• _GOAL_: Reproduce the material below line for line, keeping every word and its order unchanged.

• _DATA PROVIDED_:
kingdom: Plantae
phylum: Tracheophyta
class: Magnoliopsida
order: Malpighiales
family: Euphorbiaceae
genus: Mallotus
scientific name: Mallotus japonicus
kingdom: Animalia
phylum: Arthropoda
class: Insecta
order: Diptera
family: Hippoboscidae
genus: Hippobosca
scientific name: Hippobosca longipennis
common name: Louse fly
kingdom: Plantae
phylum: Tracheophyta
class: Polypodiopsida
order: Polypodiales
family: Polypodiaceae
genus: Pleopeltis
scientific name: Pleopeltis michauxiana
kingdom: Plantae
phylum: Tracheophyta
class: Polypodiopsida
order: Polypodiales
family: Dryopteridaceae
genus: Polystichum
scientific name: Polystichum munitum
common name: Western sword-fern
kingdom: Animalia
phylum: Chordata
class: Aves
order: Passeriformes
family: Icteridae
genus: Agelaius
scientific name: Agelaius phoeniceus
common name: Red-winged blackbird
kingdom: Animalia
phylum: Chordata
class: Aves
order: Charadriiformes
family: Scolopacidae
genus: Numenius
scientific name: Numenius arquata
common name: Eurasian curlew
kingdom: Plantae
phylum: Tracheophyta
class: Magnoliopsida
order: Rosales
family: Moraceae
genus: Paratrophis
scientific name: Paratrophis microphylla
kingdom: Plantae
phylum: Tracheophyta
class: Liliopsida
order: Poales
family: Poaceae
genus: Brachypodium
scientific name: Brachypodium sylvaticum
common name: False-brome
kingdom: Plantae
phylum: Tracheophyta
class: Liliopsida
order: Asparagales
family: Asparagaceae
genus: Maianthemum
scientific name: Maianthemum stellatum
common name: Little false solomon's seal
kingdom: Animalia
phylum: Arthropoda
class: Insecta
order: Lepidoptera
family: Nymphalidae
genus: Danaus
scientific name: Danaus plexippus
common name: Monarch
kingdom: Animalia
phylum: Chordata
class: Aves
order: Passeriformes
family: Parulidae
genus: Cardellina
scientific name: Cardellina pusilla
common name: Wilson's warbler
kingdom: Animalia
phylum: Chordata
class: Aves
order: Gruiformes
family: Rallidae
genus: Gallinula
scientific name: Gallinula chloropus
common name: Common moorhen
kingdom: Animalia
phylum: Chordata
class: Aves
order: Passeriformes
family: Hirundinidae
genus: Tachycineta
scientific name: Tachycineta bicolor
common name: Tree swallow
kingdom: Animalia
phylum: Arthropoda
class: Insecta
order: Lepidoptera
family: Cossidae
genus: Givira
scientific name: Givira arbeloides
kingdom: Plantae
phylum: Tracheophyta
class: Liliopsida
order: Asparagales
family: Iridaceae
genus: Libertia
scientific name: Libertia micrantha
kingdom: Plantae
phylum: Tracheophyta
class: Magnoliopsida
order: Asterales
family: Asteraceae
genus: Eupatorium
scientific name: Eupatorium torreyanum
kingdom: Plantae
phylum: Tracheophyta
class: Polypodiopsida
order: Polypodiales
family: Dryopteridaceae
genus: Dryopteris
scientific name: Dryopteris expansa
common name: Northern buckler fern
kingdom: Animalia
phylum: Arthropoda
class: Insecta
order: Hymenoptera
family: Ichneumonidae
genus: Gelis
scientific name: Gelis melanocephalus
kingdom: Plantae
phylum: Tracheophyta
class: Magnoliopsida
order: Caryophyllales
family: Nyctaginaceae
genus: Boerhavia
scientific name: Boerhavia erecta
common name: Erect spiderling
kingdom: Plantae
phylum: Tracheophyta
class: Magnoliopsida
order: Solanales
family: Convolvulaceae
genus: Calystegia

• _SOLUTION TO THE EXERCISE_:
kingdom: Plantae
phylum: Tracheophyta
class: Magnoliopsida
order: Malpighiales
family: Euphorbiaceae
genus: Mallotus
scientific name: Mallotus japonicus
kingdom: Animalia
phylum: Arthropoda
class: Insecta
order: Diptera
family: Hippoboscidae
genus: Hippobosca
scientific name: Hippobosca longipennis
common name: Louse fly
kingdom: Plantae
phylum: Tracheophyta
class: Polypodiopsida
order: Polypodiales
family: Polypodiaceae
genus: Pleopeltis
scientific name: Pleopeltis michauxiana
kingdom: Plantae
phylum: Tracheophyta
class: Polypodiopsida
order: Polypodiales
family: Dryopteridaceae
genus: Polystichum
scientific name: Polystichum munitum
common name: Western sword-fern
kingdom: Animalia
phylum: Chordata
class: Aves
order: Passeriformes
family: Icteridae
genus: Agelaius
scientific name: Agelaius phoeniceus
common name: Red-winged blackbird
kingdom: Animalia
phylum: Chordata
class: Aves
order: Charadriiformes
family: Scolopacidae
genus: Numenius
scientific name: Numenius arquata
common name: Eurasian curlew
kingdom: Plantae
phylum: Tracheophyta
class: Magnoliopsida
order: Rosales
family: Moraceae
genus: Paratrophis
scientific name: Paratrophis microphylla
kingdom: Plantae
phylum: Tracheophyta
class: Liliopsida
order: Poales
family: Poaceae
genus: Brachypodium
scientific name: Brachypodium sylvaticum
common name: False-brome
kingdom: Plantae
phylum: Tracheophyta
class: Liliopsida
order: Asparagales
family: Asparagaceae
genus: Maianthemum
scientific name: Maianthemum stellatum
common name: Little false solomon's seal
kingdom: Animalia
phylum: Arthropoda
class: Insecta
order: Lepidoptera
family: Nymphalidae
genus: Danaus
scientific name: Danaus plexippus
common name: Monarch
kingdom: Animalia
phylum: Chordata
class: Aves
order: Passeriformes
family: Parulidae
genus: Cardellina
scientific name: Cardellina pusilla
common name: Wilson's warbler
kingdom: Animalia
phylum: Chordata
class: Aves
order: Gruiformes
family: Rallidae
genus: Gallinula
scientific name: Gallinula chloropus
common name: Common moorhen
kingdom: Animalia
phylum: Chordata
class: Aves
order: Passeriformes
family: Hirundinidae
genus: Tachycineta
scientific name: Tachycineta bicolor
common name: Tree swallow
kingdom: Animalia
phylum: Arthropoda
class: Insecta
order: Lepidoptera
family: Cossidae
genus: Givira
scientific name: Givira arbeloides
kingdom: Plantae
phylum: Tracheophyta
class: Liliopsida
order: Asparagales
family: Iridaceae
genus: Libertia
scientific name: Libertia micrantha
kingdom: Plantae
phylum: Tracheophyta
class: Magnoliopsida
order: Asterales
family: Asteraceae
genus: Eupatorium
scientific name: Eupatorium torreyanum
kingdom: Plantae
phylum: Tracheophyta
class: Polypodiopsida
order: Polypodiales
family: Dryopteridaceae
genus: Dryopteris
scientific name: Dryopteris expansa
common name: Northern buckler fern
kingdom: Animalia
phylum: Arthropoda
class: Insecta
order: Hymenoptera
family: Ichneumonidae
genus: Gelis
scientific name: Gelis melanocephalus
kingdom: Plantae
phylum: Tracheophyta
class: Magnoliopsida
order: Caryophyllales
family: Nyctaginaceae
genus: Boerhavia
scientific name: Boerhavia erecta
common name: Erect spiderling
kingdom: Plantae
phylum: Tracheophyta
class: Magnoliopsida
order: Solanales
family: Convolvulaceae
genus: Calystegia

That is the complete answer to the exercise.